Most importantly, the project reminded me that great mobile experiences aren't created by shrinking desktop ideas—they're created by embracing the unique strengths of the platform from the very beginning.

OUTCOMES

The design system changed how digital products were created across Prudential.

Key outcomes included:

  • Reduced project timelines by approximately 30% from concept to launch.

  • Reduced designer and developer onboarding time by 25%.

  • Established a single source of truth for enterprise digital design.

  • Improved accessibility compliance across digital products.

  • Enabled individual business units to build experiences while maintaining consistency.

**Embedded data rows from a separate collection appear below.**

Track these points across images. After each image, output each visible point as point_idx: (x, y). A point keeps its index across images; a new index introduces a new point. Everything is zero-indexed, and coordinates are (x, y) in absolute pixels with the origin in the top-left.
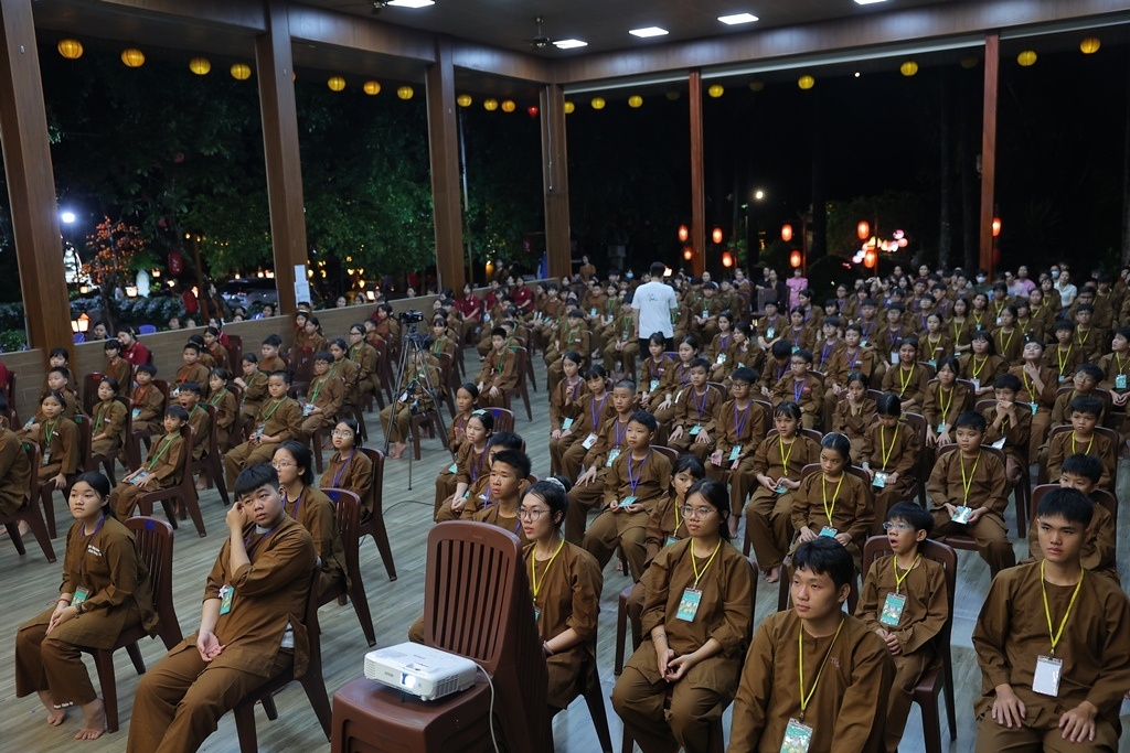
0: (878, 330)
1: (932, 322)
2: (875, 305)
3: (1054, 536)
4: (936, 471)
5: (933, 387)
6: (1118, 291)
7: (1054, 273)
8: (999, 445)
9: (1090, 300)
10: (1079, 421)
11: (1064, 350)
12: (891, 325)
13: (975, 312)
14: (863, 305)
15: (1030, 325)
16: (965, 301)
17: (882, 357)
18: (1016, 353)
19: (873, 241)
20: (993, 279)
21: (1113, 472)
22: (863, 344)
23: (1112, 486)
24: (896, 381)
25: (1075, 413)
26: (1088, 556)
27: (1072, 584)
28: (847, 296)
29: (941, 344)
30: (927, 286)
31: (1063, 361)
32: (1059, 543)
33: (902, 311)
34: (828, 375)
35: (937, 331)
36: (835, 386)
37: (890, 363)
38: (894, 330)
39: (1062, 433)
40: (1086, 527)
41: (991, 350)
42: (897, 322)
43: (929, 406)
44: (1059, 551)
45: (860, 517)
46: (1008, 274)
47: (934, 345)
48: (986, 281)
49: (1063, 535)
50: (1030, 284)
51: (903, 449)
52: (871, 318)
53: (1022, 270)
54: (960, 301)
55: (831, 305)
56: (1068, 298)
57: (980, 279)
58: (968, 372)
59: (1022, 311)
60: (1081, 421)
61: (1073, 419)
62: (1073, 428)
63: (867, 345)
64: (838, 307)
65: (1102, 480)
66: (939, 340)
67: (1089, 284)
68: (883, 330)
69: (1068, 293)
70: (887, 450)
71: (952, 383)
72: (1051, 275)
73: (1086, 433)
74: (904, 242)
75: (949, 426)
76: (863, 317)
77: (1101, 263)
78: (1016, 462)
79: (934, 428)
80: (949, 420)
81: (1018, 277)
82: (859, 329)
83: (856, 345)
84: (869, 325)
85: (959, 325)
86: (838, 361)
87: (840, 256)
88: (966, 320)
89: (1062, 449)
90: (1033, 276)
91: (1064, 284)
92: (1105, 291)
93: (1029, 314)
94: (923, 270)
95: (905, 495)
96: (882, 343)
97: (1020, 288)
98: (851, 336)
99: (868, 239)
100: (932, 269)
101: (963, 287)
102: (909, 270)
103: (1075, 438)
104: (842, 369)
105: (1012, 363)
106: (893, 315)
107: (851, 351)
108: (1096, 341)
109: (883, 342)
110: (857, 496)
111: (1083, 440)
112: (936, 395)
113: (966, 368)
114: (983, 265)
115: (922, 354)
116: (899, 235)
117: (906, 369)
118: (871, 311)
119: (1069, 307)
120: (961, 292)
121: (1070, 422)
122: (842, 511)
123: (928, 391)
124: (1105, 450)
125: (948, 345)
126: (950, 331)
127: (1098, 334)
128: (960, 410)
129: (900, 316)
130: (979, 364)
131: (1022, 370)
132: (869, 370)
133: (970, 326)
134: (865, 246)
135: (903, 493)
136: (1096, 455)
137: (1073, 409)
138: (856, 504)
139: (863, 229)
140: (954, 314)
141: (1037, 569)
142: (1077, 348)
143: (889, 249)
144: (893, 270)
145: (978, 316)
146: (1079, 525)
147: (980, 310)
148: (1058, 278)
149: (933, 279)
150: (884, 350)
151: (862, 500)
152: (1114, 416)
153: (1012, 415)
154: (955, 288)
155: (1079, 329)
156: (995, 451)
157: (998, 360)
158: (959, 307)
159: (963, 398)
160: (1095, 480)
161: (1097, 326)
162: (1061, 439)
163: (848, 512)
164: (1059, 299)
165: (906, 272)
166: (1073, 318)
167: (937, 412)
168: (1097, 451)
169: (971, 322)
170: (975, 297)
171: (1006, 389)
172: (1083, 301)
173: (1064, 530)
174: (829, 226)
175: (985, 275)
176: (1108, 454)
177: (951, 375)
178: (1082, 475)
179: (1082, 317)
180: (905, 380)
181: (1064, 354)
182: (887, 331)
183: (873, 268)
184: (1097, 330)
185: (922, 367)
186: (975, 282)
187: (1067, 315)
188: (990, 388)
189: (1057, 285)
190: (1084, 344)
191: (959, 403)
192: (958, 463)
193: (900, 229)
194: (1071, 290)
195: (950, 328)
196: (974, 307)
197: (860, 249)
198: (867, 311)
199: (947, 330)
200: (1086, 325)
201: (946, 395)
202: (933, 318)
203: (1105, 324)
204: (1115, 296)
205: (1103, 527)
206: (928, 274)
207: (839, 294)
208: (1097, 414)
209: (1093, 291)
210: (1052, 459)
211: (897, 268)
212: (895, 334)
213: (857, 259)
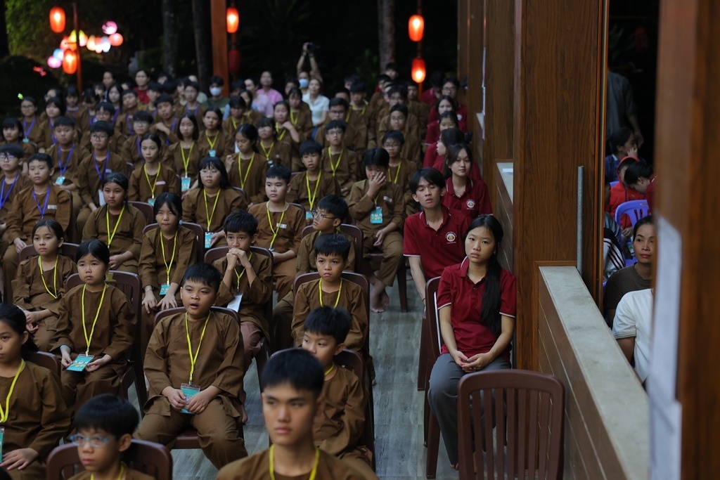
0: (79, 161)
1: (148, 148)
2: (72, 124)
3: (281, 412)
4: (154, 342)
5: (150, 234)
6: (375, 104)
7: (303, 82)
8: (235, 306)
9: (342, 115)
10: (326, 266)
11: (313, 179)
12: (96, 152)
13: (207, 133)
14: (56, 125)
15: (276, 151)
16: (193, 119)
17: (87, 198)
18: (257, 187)
19: (73, 38)
20: (231, 90)
21: (365, 328)
22: (60, 180)
23: (364, 345)
24: (101, 230)
25: (320, 256)
26: (336, 435)
27: (305, 471)
28: (37, 114)
29: (162, 177)
30: (145, 100)
31: (312, 193)
32: (286, 420)
33: (110, 133)
34: (8, 227)
35: (154, 161)
36: (18, 241)
37: (97, 205)
38: (100, 159)
39: (306, 284)
40: (317, 396)
41: (225, 182)
42: (103, 149)
43: (147, 261)
44: (288, 430)
45: (47, 423)
46: (248, 82)
47: (153, 178)
48: (222, 93)
49: (291, 409)
50: (275, 95)
51: (113, 321)
52: (68, 144)
53: (266, 77)
54: (186, 120)
55: (12, 127)
56: (320, 114)
57: (215, 90)
58: (198, 212)
59: (264, 131)
60: (327, 265)
61: (318, 264)
62: (318, 276)
63: (66, 182)
64: (21, 129)
65: (351, 338)
66: (158, 171)
67: (340, 95)
68: (85, 160)
69: (319, 107)
70: (89, 325)
71: (175, 228)
72: (298, 84)
73: (334, 281)
74: (118, 39)
75: (174, 285)
76: (57, 143)
77: (358, 69)
78: (256, 326)
79: (156, 290)
80: (175, 276)
81: (261, 87)
82: (49, 160)
83: (48, 181)
84: (67, 154)
85: (187, 151)
86: (21, 206)
87: (30, 56)
88: (196, 143)
89: (308, 303)
90: (278, 85)
91: (314, 96)
92: (360, 104)
93: (274, 136)
94: (141, 78)
95: (116, 384)
96: (85, 178)
97: (265, 101)
98: (36, 170)
99: (66, 33)
100: (153, 78)
101: (193, 101)
102: (123, 76)
103: (323, 287)
104: (27, 217)
105: (254, 198)
106: (97, 140)
107: (39, 192)
108: (350, 168)
109: (87, 176)
110: (42, 394)
111: (330, 290)
112: (155, 245)
113: (194, 207)
114: (217, 72)
115: (138, 192)
116: (111, 29)
117: (113, 213)
118: (68, 134)
119: (320, 125)
120: (192, 108)
121: (316, 270)
122: (21, 419)
123: (145, 241)
124: (356, 300)
125: (173, 178)
126: (177, 160)
127: (351, 158)
128: (187, 263)
129: (107, 141)
130: (211, 201)
131: (265, 207)
132: (68, 218)
133: (201, 152)
134: (64, 44)
135: (113, 382)
136: (345, 309)
137: (317, 252)
138: (41, 405)
139: (57, 17)
140: (181, 137)
141: (264, 460)
142: (328, 177)
143: (99, 50)
144: (102, 78)
145: (212, 138)
146: (308, 394)
147: (213, 130)
148: (306, 88)
149: (154, 89)
150: (89, 188)
151: (51, 400)
152: (369, 259)
153: (248, 266)
154: (183, 103)
155: (331, 152)
156: (231, 313)
157: (232, 194)
158: (186, 128)
159: (191, 246)
160: (340, 339)
161: (351, 147)
162: (306, 290)
163: (30, 419)
164: (310, 115)
165: (119, 79)
166: (324, 139)
167: (158, 268)
168: (346, 303)
169: (202, 146)
170: (204, 114)
171: (241, 233)
172: (334, 117)
173: (291, 402)
174: (8, 13)
175: (220, 84)
176: (359, 304)
177: (172, 217)
178: (325, 333)
179: (333, 136)
180: (112, 228)
181: (313, 184)
182: (91, 161)
183: (74, 75)
184: (351, 153)
185: (135, 210)
186: (209, 95)
187: (317, 134)
188: (222, 232)
189: (306, 98)
190: (337, 171)
191: (185, 254)
192: (182, 327)
193: (112, 20)
194: (323, 102)
195: (176, 155)
196: (204, 128)
197: (58, 46)
198: (62, 134)
199: (171, 157)
200: (338, 146)
201: (169, 244)
202: (148, 142)
203: (361, 145)
204: (371, 109)
205: (350, 397)
206: (147, 83)
207: (24, 110)
208: (345, 256)
209: (345, 104)
210: (298, 317)
211: (107, 75)
212: (103, 165)
213: (54, 62)
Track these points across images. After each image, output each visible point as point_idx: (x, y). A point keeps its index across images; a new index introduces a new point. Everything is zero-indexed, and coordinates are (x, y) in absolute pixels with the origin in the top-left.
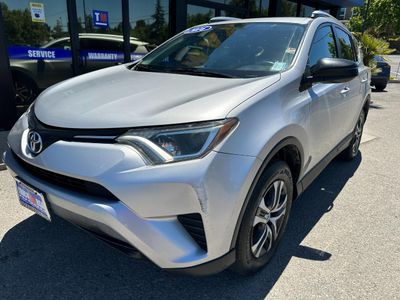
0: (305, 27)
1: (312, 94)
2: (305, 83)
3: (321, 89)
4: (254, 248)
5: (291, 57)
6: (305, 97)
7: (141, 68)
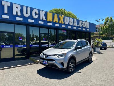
0: (76, 42)
1: (77, 51)
2: (75, 49)
3: (78, 50)
4: (70, 69)
5: (73, 46)
6: (76, 51)
7: (54, 48)
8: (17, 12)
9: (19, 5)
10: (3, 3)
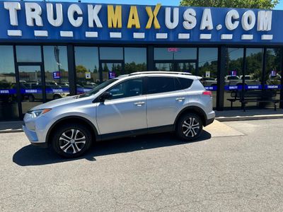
8: (34, 20)
9: (36, 2)
10: (6, 6)
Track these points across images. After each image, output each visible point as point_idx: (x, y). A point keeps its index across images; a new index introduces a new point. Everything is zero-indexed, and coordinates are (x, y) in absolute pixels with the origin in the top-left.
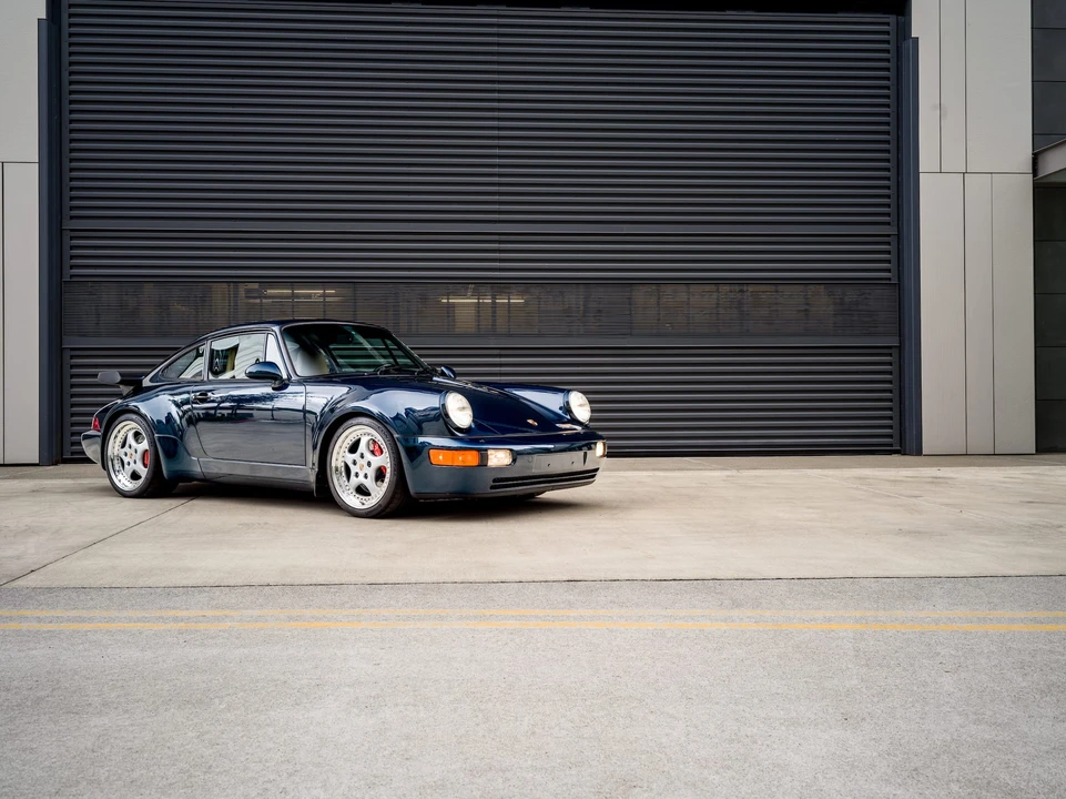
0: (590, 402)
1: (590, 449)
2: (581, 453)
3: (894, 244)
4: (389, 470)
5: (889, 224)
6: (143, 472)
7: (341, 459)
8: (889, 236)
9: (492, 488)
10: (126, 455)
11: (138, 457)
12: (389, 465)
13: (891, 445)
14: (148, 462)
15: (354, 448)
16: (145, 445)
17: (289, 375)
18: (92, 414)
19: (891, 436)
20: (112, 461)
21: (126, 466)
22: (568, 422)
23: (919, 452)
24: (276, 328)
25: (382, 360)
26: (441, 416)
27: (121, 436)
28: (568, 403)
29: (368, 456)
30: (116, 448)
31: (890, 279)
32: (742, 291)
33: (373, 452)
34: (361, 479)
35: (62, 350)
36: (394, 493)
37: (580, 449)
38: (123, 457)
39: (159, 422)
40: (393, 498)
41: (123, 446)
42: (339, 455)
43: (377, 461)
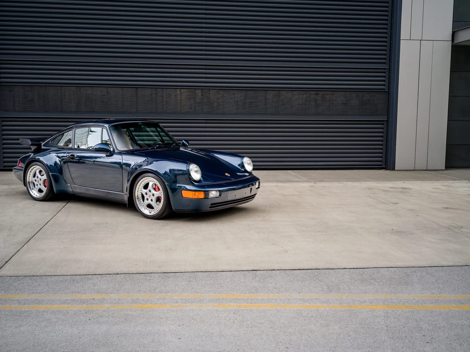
0: (253, 162)
1: (253, 185)
2: (249, 188)
3: (387, 73)
4: (162, 198)
5: (385, 63)
6: (45, 189)
7: (140, 191)
8: (385, 69)
9: (210, 207)
10: (36, 181)
11: (42, 182)
12: (163, 196)
13: (381, 165)
14: (47, 184)
15: (146, 187)
16: (45, 177)
17: (113, 149)
19: (381, 161)
20: (29, 183)
21: (36, 186)
22: (243, 172)
23: (393, 169)
24: (107, 125)
25: (156, 138)
26: (187, 173)
27: (33, 172)
28: (243, 162)
29: (153, 191)
30: (31, 177)
31: (384, 89)
32: (317, 94)
33: (155, 189)
34: (149, 201)
36: (165, 209)
37: (249, 186)
38: (35, 182)
39: (51, 165)
40: (165, 211)
41: (34, 176)
43: (157, 194)
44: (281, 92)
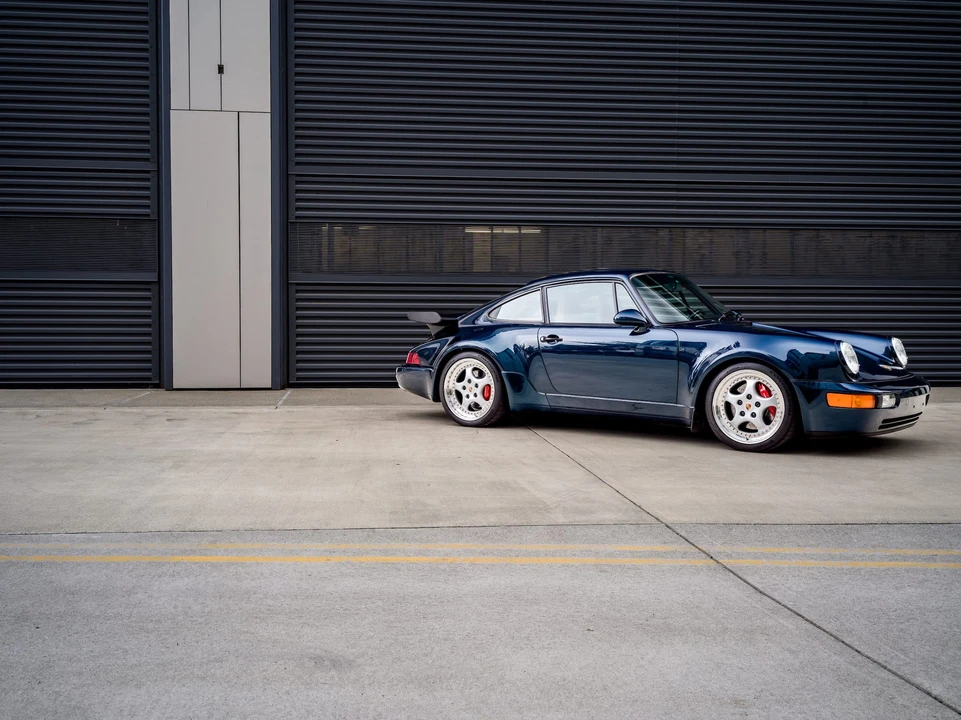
4: (780, 410)
6: (485, 404)
7: (722, 399)
9: (880, 428)
10: (465, 388)
11: (478, 390)
12: (781, 406)
18: (407, 353)
20: (449, 393)
21: (464, 398)
22: (892, 364)
24: (623, 278)
26: (838, 361)
27: (458, 371)
28: (891, 347)
29: (757, 398)
30: (451, 383)
33: (761, 394)
35: (288, 284)
38: (462, 391)
41: (460, 381)
42: (721, 395)
43: (766, 402)
44: (822, 233)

  • Allowed the UX organization to spend less time recreating common components and more time solving new user problems.

  • Influenced design work beyond digital, including marketing and print initiatives.

LOOKING BACK...

Looking back, I'm proud of what the design system accomplished and the impact it had across the organization. Creating a single source of truth for design, development, and accessibility fundamentally changed how Prudential approached digital experiences.

If I were beginning the project today, I would position the design system even more intentionally as a product with its own roadmap, dedicated metrics, and long-term ownership. While the system evolved continuously, treating it as a formal product from the outset would have made it easier to prioritize enhancements, measure adoption, and communicate its business value across the enterprise.

The redesign effort in 2018 also reinforced an important lesson: consistency should never come at the expense of identity. Design systems should establish shared foundations, but they must also evolve with the brand and the expectations of modern users. The most successful systems balance structure with flexibility, allowing products to feel cohesive without becoming interchangeable.